◆ INPUT DATA
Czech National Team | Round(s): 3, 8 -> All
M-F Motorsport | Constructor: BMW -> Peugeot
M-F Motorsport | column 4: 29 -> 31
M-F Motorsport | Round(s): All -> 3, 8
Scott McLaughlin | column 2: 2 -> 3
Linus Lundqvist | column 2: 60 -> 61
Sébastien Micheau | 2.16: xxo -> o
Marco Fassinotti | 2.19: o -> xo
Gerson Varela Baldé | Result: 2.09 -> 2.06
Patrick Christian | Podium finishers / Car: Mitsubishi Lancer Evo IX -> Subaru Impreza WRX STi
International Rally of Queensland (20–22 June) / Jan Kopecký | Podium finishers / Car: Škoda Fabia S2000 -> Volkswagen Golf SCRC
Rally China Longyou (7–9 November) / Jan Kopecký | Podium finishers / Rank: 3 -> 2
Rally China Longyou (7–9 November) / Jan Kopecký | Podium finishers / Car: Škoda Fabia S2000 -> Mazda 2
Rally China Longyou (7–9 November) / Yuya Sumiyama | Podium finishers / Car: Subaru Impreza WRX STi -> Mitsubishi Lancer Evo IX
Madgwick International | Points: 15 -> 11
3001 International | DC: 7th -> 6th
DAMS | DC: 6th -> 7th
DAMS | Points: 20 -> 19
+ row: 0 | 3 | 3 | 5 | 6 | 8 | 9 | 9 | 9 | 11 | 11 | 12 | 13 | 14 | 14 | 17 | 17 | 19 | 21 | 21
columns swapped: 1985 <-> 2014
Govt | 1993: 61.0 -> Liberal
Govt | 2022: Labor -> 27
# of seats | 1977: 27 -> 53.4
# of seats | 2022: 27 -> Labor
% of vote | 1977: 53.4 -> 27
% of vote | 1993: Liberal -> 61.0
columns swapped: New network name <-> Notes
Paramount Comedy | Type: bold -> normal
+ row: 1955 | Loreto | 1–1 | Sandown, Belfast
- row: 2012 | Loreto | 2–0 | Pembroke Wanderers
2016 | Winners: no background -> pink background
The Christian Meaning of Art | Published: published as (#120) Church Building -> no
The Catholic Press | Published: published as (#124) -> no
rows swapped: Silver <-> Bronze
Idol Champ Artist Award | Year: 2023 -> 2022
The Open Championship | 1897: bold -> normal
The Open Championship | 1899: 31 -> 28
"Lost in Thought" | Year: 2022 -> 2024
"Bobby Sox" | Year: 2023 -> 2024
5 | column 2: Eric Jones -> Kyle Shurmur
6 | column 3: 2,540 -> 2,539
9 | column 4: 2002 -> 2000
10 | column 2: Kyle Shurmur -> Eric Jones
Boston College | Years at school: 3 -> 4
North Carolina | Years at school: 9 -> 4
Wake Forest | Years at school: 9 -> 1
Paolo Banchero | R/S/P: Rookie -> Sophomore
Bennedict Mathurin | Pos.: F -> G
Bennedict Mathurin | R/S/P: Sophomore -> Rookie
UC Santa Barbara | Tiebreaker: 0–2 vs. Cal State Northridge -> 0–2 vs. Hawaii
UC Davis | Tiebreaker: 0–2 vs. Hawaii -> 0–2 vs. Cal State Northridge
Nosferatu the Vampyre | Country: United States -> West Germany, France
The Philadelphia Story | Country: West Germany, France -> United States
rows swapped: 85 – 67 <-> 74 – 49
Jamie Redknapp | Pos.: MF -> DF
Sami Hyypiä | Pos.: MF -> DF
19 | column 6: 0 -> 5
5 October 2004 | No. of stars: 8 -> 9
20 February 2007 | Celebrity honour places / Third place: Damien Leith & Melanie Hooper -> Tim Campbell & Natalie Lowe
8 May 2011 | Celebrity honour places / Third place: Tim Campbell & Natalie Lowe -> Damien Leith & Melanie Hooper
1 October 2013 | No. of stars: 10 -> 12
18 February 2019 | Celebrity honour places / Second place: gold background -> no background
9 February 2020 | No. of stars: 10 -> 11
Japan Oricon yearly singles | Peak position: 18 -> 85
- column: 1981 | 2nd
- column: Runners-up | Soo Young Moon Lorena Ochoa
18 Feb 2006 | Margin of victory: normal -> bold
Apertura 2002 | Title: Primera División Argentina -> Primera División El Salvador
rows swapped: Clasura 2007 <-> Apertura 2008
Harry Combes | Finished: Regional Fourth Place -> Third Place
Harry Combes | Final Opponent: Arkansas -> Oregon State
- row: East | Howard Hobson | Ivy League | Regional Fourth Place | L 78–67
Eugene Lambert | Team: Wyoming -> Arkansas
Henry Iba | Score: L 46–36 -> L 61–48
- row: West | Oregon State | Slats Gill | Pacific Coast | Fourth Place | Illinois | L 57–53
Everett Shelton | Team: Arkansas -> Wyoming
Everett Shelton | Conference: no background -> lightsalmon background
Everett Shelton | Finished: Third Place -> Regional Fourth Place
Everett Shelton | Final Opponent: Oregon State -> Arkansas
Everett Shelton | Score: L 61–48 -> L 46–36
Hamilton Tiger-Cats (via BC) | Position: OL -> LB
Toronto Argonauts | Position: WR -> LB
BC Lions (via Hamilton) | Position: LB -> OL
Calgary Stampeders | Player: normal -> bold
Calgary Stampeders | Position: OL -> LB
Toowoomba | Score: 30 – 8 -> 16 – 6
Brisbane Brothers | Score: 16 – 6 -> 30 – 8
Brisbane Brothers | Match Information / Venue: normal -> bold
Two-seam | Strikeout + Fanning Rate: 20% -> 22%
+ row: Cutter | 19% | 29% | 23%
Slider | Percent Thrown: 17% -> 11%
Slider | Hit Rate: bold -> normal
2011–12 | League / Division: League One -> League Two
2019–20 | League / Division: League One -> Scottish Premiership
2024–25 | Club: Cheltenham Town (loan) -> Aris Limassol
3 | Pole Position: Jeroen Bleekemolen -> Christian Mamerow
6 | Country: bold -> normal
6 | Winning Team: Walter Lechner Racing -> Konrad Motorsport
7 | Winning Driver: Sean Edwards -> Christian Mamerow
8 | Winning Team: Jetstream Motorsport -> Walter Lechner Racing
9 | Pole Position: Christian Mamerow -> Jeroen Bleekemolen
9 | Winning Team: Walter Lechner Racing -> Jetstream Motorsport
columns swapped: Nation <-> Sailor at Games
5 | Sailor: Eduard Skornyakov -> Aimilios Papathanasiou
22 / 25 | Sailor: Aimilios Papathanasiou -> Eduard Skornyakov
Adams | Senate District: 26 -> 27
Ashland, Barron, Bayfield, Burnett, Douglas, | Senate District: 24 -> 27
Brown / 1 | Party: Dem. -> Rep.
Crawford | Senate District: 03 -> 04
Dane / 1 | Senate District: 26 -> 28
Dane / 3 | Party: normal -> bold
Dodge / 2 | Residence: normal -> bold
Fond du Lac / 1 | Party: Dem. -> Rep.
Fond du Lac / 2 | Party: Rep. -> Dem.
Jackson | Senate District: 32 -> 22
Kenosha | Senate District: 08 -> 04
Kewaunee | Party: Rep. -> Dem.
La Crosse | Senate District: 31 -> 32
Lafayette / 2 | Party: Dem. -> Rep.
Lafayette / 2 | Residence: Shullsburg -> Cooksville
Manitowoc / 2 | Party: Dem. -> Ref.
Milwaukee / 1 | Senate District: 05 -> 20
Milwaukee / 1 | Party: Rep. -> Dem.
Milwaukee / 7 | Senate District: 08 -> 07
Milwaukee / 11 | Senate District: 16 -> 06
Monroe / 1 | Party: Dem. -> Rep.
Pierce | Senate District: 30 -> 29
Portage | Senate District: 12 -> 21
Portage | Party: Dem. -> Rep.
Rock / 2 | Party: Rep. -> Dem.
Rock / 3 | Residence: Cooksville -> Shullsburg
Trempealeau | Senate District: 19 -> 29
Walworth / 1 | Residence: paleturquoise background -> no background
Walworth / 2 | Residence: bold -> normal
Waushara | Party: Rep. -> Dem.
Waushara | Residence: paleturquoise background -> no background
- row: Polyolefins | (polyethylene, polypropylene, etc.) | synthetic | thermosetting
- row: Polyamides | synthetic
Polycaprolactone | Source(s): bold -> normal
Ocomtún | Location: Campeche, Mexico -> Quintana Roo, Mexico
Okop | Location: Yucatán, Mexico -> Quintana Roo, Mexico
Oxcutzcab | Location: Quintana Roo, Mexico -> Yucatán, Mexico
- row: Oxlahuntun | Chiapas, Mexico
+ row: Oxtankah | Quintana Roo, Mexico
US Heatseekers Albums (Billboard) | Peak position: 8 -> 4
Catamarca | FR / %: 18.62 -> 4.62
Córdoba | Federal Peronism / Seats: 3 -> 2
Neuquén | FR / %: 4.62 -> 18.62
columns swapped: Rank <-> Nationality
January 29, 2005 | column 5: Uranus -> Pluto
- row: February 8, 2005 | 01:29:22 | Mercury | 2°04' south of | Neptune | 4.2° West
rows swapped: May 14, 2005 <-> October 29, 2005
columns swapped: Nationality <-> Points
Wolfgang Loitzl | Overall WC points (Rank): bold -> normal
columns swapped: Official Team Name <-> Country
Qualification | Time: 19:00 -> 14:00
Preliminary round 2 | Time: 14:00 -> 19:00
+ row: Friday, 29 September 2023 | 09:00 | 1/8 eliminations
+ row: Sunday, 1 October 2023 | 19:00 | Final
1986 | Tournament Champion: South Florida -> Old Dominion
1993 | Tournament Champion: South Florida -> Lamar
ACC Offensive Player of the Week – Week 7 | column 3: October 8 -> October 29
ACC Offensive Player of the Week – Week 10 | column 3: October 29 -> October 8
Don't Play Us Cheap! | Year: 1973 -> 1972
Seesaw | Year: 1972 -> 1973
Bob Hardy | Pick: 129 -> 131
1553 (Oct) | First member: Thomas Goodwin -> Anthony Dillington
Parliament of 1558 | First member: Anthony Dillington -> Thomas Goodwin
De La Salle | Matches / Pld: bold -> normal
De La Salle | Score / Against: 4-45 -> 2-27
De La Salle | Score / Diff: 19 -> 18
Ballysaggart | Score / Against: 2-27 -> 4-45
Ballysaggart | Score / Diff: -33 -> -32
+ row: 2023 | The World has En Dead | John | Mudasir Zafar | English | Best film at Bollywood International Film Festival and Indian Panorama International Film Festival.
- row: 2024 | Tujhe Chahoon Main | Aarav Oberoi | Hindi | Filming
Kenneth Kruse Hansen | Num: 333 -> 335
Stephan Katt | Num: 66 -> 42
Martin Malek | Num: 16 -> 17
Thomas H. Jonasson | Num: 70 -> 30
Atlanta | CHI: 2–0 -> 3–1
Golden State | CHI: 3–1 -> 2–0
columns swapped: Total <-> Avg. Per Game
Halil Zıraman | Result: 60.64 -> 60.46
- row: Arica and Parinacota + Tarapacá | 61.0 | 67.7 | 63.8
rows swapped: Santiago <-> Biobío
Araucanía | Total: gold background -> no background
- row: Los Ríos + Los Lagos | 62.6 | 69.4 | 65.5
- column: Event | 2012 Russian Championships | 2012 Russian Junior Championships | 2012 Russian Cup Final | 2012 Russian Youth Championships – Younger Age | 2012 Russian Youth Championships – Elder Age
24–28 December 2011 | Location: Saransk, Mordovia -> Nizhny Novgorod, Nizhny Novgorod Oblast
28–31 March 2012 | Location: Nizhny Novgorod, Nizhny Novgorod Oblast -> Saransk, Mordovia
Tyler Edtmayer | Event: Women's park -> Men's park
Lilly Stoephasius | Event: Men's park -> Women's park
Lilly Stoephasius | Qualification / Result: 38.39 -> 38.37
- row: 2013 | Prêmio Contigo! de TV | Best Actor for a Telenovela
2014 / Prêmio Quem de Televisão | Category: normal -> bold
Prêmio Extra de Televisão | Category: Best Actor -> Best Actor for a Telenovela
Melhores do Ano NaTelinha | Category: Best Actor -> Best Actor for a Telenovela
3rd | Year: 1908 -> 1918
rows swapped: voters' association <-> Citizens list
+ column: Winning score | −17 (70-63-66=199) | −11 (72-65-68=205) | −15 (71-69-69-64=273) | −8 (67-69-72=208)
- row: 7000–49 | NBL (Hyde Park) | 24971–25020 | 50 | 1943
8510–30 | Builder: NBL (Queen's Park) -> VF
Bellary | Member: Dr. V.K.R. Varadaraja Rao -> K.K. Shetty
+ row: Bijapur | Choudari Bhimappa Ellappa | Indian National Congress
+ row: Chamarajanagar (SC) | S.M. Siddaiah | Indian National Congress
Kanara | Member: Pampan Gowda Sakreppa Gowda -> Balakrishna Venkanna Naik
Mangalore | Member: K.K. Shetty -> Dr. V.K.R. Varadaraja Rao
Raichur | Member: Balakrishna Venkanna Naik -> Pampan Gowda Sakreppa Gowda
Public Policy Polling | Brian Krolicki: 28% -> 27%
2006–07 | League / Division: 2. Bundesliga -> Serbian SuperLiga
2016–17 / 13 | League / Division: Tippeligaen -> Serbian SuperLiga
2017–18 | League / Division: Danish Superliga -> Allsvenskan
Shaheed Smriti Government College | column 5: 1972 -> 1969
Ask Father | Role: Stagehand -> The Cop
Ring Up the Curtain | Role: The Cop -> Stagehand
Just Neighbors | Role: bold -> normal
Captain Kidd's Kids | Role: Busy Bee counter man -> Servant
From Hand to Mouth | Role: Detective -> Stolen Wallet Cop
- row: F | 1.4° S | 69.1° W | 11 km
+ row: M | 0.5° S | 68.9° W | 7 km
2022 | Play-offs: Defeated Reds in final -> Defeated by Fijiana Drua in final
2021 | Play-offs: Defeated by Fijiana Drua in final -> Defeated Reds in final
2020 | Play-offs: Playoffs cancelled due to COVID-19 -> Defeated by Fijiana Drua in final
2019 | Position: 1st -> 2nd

◆ WHAT THE TASK ASKS
Convert the material above, from its first line up to and including the line containing "DAMS | Points: 20 -> 19", into a JSON list of strings with one string per line and no blank lines.

◆ EXERCISE RESPONSE
[
  "Czech National Team | Round(s): 3, 8 -> All",
  "M-F Motorsport | Constructor: BMW -> Peugeot",
  "M-F Motorsport | column 4: 29 -> 31",
  "M-F Motorsport | Round(s): All -> 3, 8",
  "Scott McLaughlin | column 2: 2 -> 3",
  "Linus Lundqvist | column 2: 60 -> 61",
  "Sébastien Micheau | 2.16: xxo -> o",
  "Marco Fassinotti | 2.19: o -> xo",
  "Gerson Varela Baldé | Result: 2.09 -> 2.06",
  "Patrick Christian | Podium finishers / Car: Mitsubishi Lancer Evo IX -> Subaru Impreza WRX STi",
  "International Rally of Queensland (20–22 June) / Jan Kopecký | Podium finishers / Car: Škoda Fabia S2000 -> Volkswagen Golf SCRC",
  "Rally China Longyou (7–9 November) / Jan Kopecký | Podium finishers / Rank: 3 -> 2",
  "Rally China Longyou (7–9 November) / Jan Kopecký | Podium finishers / Car: Škoda Fabia S2000 -> Mazda 2",
  "Rally China Longyou (7–9 November) / Yuya Sumiyama | Podium finishers / Car: Subaru Impreza WRX STi -> Mitsubishi Lancer Evo IX",
  "Madgwick International | Points: 15 -> 11",
  "3001 International | DC: 7th -> 6th",
  "DAMS | DC: 6th -> 7th",
  "DAMS | Points: 20 -> 19"
]